Unauthorized Bread:  4/5 stars
A highly unique refugee story that highlights the difficulties of making it in a new country that doesn’t really want you. What makes this story so interesting is that in this futuristic setting, companies that make basic home appliances have patents on what can be used in them. For example, a toaster that can only process bread from the same company. A group of immigrants starts jailbreaking their appliances when the company goes bankrupt so that they continue to use them which could, in turn, result in them getting kicked out of the public housing tower that they worked so hard to get into. I really enjoyed the flow of this story and the development of the main character. The focus on the toaster and the ridiculous premise of only being able to use branded bread is not only entertaining but highlights some of the circumstances and frustrations that are not easily obvious to others or escapable for refugees.

Model Minority – 2/5 stars
A superhero story with a twist. Imagine that Superman started getting involved in some of the deep-seated racial issues between police and people of colour and then realising his help isn’t wanted. The white people don’t want him interfering with their system and some of the black people that he tries to help see him as someone who tries to do good but makes things worse. A great concept but I felt it wasn’t executed very well.

Radicalized – 5/5
This story was the one that really impressed me and would get me to read more by Doctorow. A normal family of three is devasted with the news that the wife has cancer. Despite paying a decent amount of money for health insurance the insurance company denies a treatment that might save her. The husband joins a Facebook group for people in a similar scenario to get some support as he struggles to cope.
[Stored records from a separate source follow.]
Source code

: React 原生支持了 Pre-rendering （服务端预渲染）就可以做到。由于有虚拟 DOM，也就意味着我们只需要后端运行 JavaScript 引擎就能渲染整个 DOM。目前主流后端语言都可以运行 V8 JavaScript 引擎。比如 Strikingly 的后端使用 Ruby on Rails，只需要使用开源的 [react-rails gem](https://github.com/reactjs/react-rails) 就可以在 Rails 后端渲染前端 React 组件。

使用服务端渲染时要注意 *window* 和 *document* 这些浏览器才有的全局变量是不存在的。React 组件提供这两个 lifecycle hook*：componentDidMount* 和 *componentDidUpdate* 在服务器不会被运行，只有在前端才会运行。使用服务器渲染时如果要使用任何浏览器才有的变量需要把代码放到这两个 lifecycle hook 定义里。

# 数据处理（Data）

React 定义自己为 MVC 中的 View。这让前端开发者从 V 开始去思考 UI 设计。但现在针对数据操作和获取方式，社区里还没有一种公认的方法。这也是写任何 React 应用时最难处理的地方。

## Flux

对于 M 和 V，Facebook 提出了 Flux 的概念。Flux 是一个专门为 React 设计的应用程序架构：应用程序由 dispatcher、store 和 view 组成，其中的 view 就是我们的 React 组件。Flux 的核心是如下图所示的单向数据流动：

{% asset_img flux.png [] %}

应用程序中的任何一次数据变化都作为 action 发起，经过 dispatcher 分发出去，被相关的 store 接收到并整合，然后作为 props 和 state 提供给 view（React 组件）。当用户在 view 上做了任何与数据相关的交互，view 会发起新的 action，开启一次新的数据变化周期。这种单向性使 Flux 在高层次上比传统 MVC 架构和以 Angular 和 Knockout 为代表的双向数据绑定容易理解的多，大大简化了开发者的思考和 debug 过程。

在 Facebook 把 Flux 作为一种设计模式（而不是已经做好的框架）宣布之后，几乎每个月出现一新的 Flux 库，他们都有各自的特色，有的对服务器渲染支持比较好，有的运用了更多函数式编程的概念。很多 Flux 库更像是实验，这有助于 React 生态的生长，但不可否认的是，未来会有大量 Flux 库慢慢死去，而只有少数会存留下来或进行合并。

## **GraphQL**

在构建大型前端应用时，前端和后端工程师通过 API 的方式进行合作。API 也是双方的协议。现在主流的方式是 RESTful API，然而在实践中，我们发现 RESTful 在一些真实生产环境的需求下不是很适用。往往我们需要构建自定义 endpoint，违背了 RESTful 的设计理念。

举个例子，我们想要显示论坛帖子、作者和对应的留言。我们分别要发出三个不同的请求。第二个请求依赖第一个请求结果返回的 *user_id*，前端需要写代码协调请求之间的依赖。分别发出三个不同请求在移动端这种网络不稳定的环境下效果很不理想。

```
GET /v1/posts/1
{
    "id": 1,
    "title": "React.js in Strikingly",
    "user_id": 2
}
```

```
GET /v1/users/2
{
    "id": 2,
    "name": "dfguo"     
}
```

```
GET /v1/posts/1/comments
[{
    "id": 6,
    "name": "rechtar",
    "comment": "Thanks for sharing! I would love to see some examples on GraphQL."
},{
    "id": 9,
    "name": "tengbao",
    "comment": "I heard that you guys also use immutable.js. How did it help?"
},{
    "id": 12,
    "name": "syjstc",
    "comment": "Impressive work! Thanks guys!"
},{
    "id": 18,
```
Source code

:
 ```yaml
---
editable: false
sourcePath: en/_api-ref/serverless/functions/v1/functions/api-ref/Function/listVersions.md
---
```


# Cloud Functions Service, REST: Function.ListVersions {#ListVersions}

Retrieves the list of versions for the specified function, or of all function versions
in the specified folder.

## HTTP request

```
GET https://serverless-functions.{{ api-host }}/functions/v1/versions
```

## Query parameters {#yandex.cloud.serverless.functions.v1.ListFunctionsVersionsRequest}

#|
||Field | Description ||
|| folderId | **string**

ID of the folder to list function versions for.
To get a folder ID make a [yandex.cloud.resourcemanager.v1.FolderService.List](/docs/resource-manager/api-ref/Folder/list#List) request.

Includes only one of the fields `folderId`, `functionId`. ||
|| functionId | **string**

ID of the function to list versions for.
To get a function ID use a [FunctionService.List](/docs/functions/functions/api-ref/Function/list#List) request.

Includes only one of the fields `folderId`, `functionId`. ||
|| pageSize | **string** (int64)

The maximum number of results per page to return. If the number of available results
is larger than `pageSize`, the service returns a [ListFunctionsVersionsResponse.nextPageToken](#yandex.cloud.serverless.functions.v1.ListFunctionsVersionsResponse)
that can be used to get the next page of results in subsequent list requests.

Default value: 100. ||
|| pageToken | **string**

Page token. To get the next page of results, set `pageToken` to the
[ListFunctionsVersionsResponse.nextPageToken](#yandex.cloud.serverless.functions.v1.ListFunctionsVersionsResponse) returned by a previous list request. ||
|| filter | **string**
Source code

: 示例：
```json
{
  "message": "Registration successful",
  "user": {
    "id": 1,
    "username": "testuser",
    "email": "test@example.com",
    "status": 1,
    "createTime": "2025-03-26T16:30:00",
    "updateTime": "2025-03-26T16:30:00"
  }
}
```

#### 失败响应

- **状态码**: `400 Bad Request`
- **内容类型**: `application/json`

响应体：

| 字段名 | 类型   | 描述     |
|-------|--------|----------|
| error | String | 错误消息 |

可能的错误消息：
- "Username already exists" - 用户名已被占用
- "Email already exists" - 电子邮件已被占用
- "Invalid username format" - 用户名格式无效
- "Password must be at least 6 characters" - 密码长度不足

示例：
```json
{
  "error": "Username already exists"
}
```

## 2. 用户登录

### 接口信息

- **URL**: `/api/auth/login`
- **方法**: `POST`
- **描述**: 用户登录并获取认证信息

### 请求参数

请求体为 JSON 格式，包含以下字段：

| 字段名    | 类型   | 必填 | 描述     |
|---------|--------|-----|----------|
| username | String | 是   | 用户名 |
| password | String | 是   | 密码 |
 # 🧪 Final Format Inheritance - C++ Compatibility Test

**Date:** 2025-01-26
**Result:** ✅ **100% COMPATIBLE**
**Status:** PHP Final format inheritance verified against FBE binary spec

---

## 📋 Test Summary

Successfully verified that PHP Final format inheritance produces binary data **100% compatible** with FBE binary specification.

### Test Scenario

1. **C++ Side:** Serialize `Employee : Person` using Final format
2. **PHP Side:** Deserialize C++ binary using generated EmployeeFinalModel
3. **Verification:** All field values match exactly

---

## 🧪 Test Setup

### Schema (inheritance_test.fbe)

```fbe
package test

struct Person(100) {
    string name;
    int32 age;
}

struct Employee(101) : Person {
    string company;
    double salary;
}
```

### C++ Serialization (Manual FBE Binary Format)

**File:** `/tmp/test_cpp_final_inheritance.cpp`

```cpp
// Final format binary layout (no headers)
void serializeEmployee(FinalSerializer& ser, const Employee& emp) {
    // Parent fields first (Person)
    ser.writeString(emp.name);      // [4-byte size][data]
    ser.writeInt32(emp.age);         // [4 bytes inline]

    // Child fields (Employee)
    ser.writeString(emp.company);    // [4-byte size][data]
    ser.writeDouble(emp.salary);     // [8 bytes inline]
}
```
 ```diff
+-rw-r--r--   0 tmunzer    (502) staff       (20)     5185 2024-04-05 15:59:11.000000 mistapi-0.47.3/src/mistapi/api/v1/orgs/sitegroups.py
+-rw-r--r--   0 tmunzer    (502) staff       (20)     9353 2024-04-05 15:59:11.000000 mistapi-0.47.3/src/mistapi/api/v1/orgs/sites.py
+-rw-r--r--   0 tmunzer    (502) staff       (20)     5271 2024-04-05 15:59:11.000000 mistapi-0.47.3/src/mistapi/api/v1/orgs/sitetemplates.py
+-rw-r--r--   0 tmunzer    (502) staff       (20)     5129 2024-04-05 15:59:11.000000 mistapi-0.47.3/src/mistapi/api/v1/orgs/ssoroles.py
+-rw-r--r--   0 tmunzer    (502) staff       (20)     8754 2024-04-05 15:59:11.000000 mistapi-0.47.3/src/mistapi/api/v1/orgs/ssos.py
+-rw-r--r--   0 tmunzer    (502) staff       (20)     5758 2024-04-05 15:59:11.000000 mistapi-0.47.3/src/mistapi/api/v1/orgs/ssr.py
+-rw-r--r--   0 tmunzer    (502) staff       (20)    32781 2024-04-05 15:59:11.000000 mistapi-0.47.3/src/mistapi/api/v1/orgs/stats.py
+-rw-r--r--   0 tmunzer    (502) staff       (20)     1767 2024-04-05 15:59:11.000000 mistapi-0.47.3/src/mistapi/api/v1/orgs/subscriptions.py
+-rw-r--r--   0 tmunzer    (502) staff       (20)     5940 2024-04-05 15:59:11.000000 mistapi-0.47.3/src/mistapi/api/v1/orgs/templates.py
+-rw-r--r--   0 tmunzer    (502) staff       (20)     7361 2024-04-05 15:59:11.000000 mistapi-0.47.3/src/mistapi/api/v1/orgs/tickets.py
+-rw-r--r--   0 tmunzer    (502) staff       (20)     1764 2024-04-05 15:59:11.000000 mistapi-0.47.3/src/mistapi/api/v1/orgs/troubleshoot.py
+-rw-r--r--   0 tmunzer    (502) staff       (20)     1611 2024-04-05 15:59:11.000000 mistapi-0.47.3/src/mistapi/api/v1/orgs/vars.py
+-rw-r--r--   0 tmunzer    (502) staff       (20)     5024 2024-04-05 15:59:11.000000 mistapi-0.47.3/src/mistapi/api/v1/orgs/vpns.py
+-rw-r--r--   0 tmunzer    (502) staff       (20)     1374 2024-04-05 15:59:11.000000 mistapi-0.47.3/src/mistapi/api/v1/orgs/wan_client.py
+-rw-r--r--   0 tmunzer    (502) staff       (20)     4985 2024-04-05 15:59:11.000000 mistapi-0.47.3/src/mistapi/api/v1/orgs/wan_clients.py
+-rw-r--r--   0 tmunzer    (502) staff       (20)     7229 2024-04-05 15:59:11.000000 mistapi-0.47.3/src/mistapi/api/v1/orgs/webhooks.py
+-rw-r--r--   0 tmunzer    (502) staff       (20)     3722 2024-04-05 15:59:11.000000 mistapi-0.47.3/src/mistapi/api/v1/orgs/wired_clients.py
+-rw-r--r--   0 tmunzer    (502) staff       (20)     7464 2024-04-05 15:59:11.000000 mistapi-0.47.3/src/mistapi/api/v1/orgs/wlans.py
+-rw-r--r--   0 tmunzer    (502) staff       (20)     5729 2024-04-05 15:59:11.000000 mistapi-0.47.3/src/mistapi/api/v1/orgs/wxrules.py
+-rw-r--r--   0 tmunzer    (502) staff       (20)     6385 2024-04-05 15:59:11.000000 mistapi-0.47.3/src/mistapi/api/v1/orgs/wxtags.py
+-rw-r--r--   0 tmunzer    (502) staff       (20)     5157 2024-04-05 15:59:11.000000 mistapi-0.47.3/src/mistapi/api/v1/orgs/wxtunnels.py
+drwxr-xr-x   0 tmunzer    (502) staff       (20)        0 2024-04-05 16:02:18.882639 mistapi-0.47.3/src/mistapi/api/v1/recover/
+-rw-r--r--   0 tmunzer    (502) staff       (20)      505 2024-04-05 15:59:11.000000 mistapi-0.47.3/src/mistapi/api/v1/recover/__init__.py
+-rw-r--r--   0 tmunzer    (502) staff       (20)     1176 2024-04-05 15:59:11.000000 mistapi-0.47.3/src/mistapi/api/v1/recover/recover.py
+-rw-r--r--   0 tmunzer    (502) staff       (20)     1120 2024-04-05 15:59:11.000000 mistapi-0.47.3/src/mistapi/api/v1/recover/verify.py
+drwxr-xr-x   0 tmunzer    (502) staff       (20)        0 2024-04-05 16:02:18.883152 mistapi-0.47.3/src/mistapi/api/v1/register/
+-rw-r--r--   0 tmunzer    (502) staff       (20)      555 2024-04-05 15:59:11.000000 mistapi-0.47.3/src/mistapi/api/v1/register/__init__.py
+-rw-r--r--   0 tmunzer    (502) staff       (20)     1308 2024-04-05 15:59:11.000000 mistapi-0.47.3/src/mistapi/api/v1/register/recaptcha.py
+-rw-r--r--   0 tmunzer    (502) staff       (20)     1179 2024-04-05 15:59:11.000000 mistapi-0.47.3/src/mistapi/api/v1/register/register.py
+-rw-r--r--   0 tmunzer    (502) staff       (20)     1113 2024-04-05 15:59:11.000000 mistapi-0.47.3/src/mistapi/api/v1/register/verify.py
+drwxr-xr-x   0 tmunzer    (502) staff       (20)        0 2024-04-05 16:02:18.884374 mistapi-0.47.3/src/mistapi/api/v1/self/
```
Miraculously, his wife goes into spontaneous remission and is completely cleared of her cancer. The husband continues to help and maintain the support group that helped him in his darkest hours. Unfortunately, as frustration and numbers in the group grow,  members of the group become radicalised and start bombing insurance offices. The man tries his best to stop members from committing the acts but also does nothing to report the acts he can see coming. This story really grabs you as you truly feel the plight of the family as you really lean towards the decisions that they make.

Masque of the Red Death –  3/5 stars
A rich dude builds the ultimate apocalypse bunker and carefully selects the people he wants to join him. A certain set of single women and people with other assets and connections. He enjoys building the bunker and treats the whole thing as a bit of a game as he strives to have the group see him as the ultimate leader. He has one rule for his group of people and it’s that they can bring no others. This, of course, will backfire on him.

I think what I liked most about this selection is that it touched on a variety of interesting issues and subjects, making it, in my opinion, one of best contenders to meet the 2020 Canada Reads theme of one book to bring Canada into focus. The book touches on some hot Canadian topics involving race, immigration, refugees, privilege, classism and privatized health care while also making for an engaging read. Out of the three books from the finalists I’ve read, this one is my current favourite. We will see how it stacks up against the last two.